— About this exercise —
Every line of the entries below from the one containing "if it contains anything" to the one containing "to the file.", both ends included, must be written out exactly. No other line belongs in the answer.

— Records for the task —
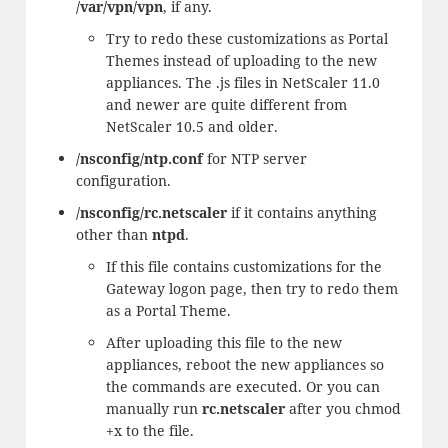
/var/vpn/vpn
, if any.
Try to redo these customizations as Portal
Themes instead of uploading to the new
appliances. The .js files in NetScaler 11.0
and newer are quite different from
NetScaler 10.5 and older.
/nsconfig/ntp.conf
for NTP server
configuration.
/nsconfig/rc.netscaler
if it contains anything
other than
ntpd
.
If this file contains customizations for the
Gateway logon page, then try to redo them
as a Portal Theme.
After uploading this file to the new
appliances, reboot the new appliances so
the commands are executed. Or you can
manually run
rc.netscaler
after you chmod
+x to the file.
--
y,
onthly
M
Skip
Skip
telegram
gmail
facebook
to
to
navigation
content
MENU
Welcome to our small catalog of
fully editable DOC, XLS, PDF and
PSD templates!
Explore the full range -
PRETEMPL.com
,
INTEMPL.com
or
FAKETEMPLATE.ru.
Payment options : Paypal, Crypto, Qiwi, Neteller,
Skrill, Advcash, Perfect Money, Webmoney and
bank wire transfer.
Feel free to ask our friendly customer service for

— Response for this exercise —
if it contains anything
other than
ntpd
.
If this file contains customizations for the
Gateway logon page, then try to redo them
as a Portal Theme.
After uploading this file to the new
appliances, reboot the new appliances so
the commands are executed. Or you can
manually run
rc.netscaler
after you chmod
+x to the file.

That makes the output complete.